TEXT BLOCK:
Singers ~ Diljit Dosanjh, Pardeep Singh Sran & Raftaar, Additional Vocals ~ Ashwin Kulkarni, Music by ~ JAM8, Lyrics by ~ Irshad Kamil & Amitabh Bhattacharya, Rap by ~ Raftaar

“Bhangra ke rhythm mein, tuney Bharatnatyam kyun milaaya?
Mere mehboob, dekho sadda move!”

– Irshad Kamil & Amitabh Bhattacharya

In the next song, JAM8 cuts out the whole international feel that was looming over the album all this time, to replace it with a street hip-hop number in Punjabi style. And I must say, how disappointed I was, hearing this song. The composer takes a very weird route with this song. There isn’t much by way of composition, but whatever is, sounds like very often recycled Punjabi lines used innumerable times. Like the antaras. And the mukhda just starts off so abruptly, it takes time to adjust to it. Actually, a rap starts the song, and it is quite obnoxious. Raftaar. That “Sadda Move Move” line by Raftaar is so irritating. The hookline of the song, too, isn’t too impressive. Arrangements are what lift the song up for me. That flute loop that plays every now and then is just insane — a glimpse of the trademark Pritam-ish insanity that JAM8 has so far, cruelly kept out of this album. The digital beats are quite groovy, but they don’t really provide anything new and innovative, which is what I would like to hear when I listen to a Punjabi street hip-hop number. The tumbi and “burrrhhhaaaa“s are the typical Punjabi people clichés, thrust into the song just to stereotype Punjabi music. But I must say, the dhols are quite engaging. The vocals are above average — Diljit sounds good but not excellent; probably the composition is barring me from liking his rendition too. On the other hand, his co-singer, Pradeep Singh Sran, who made it big in Bollywood with his song ‘Cutiepie’ (Ae Dil Hai Mushkil), brings back his Labh Janjua-ish voice and steals the listeners’ hearts. Raftaar is strictly annoying, and his rap is least enjoyable. Overall the song has a strong Meet Bros-ish vibe. Legends Amitabh Bhattacharya & Irshad Kamil come together to write something that Kumaar or Shabbir Ahmed would’ve written by themselves, if they had been approached. Quite stereotypical, and ‘enjoyable’ would be an exaggeration. A clear dip in the level of the album.

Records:
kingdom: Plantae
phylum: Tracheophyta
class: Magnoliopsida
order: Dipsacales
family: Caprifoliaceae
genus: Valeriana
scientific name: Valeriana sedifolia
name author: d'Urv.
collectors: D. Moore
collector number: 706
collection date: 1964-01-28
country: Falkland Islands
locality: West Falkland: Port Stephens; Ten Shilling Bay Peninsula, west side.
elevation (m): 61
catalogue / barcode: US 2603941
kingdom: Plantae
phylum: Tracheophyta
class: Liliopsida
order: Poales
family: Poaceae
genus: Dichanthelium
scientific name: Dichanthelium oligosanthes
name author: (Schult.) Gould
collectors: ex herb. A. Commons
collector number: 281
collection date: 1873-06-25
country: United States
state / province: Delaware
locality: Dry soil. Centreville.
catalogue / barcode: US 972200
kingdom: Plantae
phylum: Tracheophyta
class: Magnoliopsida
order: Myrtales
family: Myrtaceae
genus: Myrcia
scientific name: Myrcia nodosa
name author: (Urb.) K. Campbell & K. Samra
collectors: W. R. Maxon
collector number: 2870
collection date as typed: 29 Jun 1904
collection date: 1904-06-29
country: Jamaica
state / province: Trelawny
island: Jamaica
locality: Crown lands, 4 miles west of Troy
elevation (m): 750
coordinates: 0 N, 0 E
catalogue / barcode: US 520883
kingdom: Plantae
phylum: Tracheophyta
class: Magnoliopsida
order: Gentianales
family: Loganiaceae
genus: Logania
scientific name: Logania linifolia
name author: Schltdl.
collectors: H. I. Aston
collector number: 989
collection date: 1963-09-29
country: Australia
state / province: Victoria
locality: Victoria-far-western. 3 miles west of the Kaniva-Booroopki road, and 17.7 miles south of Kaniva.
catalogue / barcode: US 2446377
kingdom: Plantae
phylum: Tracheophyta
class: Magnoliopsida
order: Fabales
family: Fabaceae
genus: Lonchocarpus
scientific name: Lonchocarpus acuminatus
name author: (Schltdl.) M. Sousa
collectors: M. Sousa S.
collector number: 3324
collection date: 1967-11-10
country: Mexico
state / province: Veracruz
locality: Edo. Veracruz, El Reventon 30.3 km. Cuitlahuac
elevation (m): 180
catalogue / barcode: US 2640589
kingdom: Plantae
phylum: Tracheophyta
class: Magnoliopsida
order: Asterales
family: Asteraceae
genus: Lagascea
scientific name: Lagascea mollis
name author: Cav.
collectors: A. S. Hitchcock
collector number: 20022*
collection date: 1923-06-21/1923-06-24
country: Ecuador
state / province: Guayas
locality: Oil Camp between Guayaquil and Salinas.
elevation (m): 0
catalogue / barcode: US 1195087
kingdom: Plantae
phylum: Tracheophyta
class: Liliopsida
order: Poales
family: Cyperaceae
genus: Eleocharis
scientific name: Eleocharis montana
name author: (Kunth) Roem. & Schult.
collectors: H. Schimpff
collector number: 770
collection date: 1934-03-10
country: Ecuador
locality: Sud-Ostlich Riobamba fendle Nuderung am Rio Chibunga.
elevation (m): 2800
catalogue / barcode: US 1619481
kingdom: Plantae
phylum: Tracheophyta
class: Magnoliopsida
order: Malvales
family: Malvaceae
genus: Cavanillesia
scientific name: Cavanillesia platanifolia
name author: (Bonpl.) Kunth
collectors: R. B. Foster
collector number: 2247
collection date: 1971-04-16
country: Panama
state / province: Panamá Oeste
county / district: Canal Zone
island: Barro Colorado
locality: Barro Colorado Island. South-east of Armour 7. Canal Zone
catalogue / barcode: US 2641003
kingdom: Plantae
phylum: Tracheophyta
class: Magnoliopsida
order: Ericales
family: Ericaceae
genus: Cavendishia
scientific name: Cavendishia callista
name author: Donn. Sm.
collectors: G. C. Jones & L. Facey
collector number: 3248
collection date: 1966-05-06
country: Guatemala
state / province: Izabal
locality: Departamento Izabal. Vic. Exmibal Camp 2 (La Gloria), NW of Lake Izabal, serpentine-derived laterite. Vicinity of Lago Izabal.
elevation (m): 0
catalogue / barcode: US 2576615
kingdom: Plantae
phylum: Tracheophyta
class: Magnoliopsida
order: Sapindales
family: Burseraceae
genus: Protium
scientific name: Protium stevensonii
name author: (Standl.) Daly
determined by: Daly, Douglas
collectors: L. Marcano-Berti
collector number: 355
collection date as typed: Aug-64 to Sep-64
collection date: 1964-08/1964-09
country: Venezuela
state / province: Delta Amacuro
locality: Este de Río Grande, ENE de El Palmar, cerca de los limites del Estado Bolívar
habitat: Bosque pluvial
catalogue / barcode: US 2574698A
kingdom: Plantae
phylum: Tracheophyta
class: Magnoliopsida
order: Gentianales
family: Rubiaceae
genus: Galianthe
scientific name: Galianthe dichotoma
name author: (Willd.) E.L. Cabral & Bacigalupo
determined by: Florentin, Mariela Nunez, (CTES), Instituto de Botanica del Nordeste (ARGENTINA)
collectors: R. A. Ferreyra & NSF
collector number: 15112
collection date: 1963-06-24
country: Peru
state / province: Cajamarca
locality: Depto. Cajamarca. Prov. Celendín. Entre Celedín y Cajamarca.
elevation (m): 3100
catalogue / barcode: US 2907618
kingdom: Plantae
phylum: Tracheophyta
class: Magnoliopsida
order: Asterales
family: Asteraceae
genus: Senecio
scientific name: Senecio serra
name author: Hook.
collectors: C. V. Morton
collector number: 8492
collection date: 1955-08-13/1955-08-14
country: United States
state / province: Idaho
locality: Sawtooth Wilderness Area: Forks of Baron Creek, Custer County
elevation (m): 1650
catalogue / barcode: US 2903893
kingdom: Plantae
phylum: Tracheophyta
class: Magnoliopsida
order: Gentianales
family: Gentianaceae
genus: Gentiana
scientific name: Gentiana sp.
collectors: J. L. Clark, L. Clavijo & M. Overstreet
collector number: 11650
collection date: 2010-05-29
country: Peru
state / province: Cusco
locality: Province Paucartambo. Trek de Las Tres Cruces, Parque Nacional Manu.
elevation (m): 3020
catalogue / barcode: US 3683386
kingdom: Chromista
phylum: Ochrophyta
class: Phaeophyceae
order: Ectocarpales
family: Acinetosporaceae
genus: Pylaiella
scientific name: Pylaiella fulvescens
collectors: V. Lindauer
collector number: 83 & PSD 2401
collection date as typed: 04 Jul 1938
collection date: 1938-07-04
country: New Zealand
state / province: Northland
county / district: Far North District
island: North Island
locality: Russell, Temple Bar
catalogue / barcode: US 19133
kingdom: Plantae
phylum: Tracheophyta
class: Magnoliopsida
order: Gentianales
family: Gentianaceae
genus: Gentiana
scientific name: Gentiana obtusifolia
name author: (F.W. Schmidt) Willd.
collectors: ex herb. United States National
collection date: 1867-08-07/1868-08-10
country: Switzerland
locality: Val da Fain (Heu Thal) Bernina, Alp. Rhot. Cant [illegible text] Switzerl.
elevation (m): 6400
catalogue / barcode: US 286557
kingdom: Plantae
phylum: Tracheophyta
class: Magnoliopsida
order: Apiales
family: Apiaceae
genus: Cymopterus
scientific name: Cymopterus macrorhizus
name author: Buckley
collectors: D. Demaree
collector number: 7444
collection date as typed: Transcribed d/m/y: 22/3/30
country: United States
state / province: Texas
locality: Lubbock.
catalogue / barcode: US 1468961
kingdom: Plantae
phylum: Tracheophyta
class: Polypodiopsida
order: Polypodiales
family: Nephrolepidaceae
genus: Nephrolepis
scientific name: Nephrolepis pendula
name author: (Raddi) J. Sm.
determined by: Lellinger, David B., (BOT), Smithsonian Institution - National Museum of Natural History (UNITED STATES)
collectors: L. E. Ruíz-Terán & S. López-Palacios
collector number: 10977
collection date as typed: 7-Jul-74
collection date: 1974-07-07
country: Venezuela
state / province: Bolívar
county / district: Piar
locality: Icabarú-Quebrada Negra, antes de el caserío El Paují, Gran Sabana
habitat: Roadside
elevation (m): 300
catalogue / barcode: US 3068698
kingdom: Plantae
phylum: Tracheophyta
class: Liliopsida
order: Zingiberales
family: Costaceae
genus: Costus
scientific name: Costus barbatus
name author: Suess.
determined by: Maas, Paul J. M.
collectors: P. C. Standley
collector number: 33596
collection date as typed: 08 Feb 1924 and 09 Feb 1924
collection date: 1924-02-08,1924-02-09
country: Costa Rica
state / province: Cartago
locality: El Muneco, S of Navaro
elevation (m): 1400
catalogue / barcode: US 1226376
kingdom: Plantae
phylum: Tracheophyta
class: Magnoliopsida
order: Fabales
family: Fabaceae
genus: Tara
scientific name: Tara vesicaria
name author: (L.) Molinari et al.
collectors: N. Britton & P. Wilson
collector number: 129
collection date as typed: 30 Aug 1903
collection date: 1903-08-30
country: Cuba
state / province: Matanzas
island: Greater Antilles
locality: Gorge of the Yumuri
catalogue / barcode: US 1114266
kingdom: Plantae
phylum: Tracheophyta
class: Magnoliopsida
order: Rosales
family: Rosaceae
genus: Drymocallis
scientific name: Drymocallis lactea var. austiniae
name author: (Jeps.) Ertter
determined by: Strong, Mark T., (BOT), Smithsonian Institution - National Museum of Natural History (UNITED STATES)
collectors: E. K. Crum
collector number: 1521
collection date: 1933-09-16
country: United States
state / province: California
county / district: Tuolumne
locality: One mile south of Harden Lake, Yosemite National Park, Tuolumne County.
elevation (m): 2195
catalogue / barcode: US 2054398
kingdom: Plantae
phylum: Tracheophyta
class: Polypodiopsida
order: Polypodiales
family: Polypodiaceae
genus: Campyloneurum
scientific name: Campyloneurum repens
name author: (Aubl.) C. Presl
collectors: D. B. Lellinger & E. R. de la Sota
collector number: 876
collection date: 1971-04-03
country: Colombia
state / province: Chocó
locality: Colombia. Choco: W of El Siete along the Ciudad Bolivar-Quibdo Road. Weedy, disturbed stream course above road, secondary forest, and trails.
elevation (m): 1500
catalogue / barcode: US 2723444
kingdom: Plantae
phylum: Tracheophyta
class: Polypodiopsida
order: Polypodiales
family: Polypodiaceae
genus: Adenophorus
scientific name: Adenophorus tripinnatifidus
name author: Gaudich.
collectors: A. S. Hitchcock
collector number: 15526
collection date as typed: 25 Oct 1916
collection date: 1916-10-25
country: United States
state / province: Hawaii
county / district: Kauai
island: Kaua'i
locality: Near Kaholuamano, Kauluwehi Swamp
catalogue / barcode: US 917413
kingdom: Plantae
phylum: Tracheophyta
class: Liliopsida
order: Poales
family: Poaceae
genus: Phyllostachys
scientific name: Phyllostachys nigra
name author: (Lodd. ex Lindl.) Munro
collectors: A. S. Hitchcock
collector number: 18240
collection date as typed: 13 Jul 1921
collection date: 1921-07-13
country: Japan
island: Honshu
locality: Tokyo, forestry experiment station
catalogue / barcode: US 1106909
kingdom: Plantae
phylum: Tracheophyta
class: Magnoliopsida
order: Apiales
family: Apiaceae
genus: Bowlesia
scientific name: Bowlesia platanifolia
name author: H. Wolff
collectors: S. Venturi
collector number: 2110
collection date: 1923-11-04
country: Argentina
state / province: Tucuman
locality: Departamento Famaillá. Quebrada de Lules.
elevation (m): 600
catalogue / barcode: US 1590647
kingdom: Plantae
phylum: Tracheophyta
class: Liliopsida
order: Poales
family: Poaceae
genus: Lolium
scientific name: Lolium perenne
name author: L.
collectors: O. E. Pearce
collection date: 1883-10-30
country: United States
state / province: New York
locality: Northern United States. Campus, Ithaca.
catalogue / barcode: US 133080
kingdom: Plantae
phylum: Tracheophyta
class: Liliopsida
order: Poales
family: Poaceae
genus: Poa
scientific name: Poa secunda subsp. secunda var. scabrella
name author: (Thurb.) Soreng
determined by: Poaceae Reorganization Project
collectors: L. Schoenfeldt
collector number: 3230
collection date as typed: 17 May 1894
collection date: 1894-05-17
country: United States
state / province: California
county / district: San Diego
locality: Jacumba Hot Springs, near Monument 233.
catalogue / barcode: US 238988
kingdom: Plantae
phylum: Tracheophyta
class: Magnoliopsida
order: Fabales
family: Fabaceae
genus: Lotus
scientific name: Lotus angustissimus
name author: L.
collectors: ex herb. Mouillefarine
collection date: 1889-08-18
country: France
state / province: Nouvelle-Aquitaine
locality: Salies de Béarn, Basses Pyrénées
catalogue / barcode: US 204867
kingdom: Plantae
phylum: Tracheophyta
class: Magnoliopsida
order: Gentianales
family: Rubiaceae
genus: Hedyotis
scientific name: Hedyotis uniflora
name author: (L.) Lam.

WRITTEN EXERCISE: In the song review, reproduce the passage starting at "Singers ~ Diljit Dosanjh, Pardeep" and ending at "Bharatnatyam kyun milaaya?". Nothing in the listing matters here.

WORKED ANSWER:
Singers ~ Diljit Dosanjh, Pardeep Singh Sran & Raftaar, Additional Vocals ~ Ashwin Kulkarni, Music by ~ JAM8, Lyrics by ~ Irshad Kamil & Amitabh Bhattacharya, Rap by ~ Raftaar

“Bhangra ke rhythm mein, tuney Bharatnatyam kyun milaaya?